Each record is to be transcribed in full and exactly.
-=-=-=-=-
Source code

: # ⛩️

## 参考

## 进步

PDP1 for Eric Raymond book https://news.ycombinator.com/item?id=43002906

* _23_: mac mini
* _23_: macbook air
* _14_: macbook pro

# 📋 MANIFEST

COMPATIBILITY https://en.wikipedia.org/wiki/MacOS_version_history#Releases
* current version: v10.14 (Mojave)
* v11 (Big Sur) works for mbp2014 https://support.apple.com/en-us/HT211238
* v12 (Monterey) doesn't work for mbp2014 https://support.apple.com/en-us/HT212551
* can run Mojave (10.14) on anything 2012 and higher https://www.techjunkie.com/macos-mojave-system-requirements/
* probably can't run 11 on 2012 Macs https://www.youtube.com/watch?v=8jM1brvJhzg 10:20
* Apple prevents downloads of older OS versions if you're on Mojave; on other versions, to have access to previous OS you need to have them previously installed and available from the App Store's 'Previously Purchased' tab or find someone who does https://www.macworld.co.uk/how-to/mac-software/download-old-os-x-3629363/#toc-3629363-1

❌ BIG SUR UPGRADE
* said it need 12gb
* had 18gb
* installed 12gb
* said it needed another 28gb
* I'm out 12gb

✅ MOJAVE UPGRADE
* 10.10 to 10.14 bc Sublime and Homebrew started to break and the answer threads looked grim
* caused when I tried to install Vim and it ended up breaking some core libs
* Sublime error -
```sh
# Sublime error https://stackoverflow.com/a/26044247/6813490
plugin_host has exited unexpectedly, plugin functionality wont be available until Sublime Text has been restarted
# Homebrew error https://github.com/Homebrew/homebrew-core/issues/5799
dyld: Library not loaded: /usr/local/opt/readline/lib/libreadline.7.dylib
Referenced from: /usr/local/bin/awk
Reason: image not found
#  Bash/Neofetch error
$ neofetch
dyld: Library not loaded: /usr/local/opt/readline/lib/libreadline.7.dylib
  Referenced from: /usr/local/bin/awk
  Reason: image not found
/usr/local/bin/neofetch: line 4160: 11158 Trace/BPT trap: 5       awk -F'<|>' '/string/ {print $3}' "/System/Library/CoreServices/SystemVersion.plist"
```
-=-=-=-=-
● ANSWER TO THIS EXERCISE
Source code

: # ⛩️

## 参考

## 进步

PDP1 for Eric Raymond book https://news.ycombinator.com/item?id=43002906

* _23_: mac mini
* _23_: macbook air
* _14_: macbook pro

# 📋 MANIFEST

COMPATIBILITY https://en.wikipedia.org/wiki/MacOS_version_history#Releases
* current version: v10.14 (Mojave)
* v11 (Big Sur) works for mbp2014 https://support.apple.com/en-us/HT211238
* v12 (Monterey) doesn't work for mbp2014 https://support.apple.com/en-us/HT212551
* can run Mojave (10.14) on anything 2012 and higher https://www.techjunkie.com/macos-mojave-system-requirements/
* probably can't run 11 on 2012 Macs https://www.youtube.com/watch?v=8jM1brvJhzg 10:20
* Apple prevents downloads of older OS versions if you're on Mojave; on other versions, to have access to previous OS you need to have them previously installed and available from the App Store's 'Previously Purchased' tab or find someone who does https://www.macworld.co.uk/how-to/mac-software/download-old-os-x-3629363/#toc-3629363-1

❌ BIG SUR UPGRADE
* said it need 12gb
* had 18gb
* installed 12gb
* said it needed another 28gb
* I'm out 12gb

✅ MOJAVE UPGRADE
* 10.10 to 10.14 bc Sublime and Homebrew started to break and the answer threads looked grim
* caused when I tried to install Vim and it ended up breaking some core libs
* Sublime error -
```sh
# Sublime error https://stackoverflow.com/a/26044247/6813490
plugin_host has exited unexpectedly, plugin functionality wont be available until Sublime Text has been restarted
# Homebrew error https://github.com/Homebrew/homebrew-core/issues/5799
dyld: Library not loaded: /usr/local/opt/readline/lib/libreadline.7.dylib
Referenced from: /usr/local/bin/awk
Reason: image not found
#  Bash/Neofetch error
$ neofetch
dyld: Library not loaded: /usr/local/opt/readline/lib/libreadline.7.dylib
  Referenced from: /usr/local/bin/awk
  Reason: image not found
/usr/local/bin/neofetch: line 4160: 11158 Trace/BPT trap: 5       awk -F'<|>' '/string/ {print $3}' "/System/Library/CoreServices/SystemVersion.plist"
```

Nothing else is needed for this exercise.